YOUR ASSIGNMENT. Write out the line that contains "[800,340,849,352] [113,373,521,390] obaviti", then every following line to the end of the records below, with no other lines and no changes.

SUPPLIED DATA.
....................
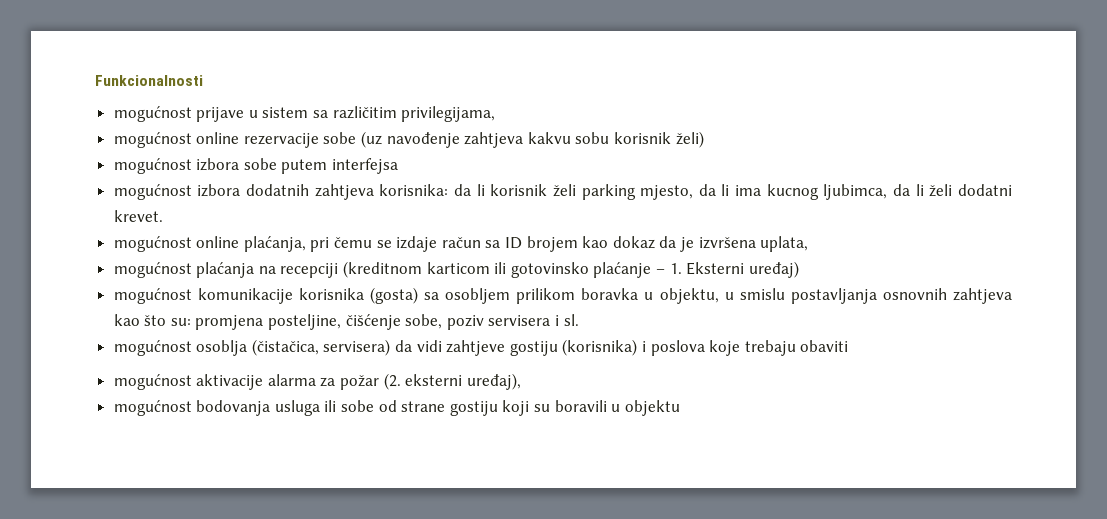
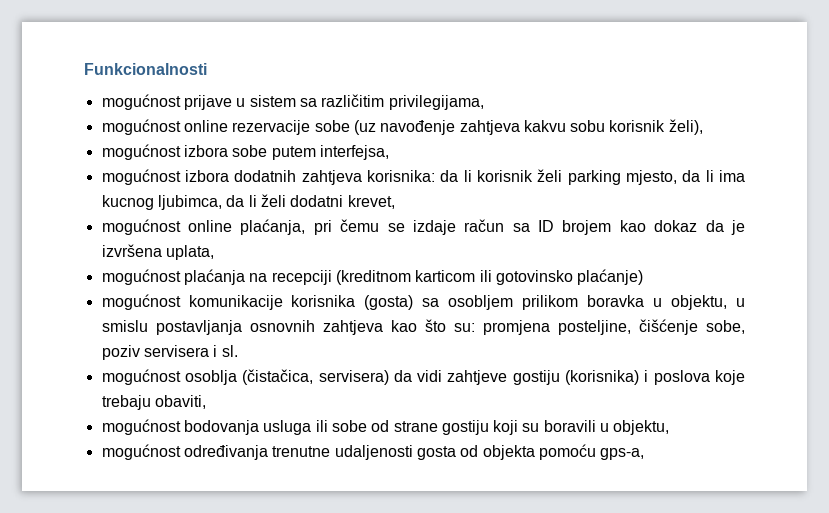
[675,131,704,148] želi) -> [668,119,703,135] želi),
[332,158,399,174] interfejsa -> [319,145,389,160] interfejsa,
[113,210,163,222] krevet. -> [347,195,395,209] krevet,
[593,261,799,278] plaćanje – 1. Eksterni uređaj) -> [577,269,644,285] plaćanje)
[800,340,849,352] [113,373,521,390] obaviti // mogućnost aktivacije alarma za požar (2. eksterni uređaj), -> [154,395,206,409] obaviti,
[624,400,680,416] objektu -> [613,420,670,435] [101,444,645,460] objektu, // mogućnost određivanja trenutne udaljenosti gosta od objekta pomoću gps-a,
....................
ANSWER BOX.
[800,340,849,352] [113,373,521,390] obaviti // mogućnost aktivacije alarma za požar (2. eksterni uređaj), -> [154,395,206,409] obaviti,
[624,400,680,416] objektu -> [613,420,670,435] [101,444,645,460] objektu, // mogućnost određivanja trenutne udaljenosti gosta od objekta pomoću gps-a,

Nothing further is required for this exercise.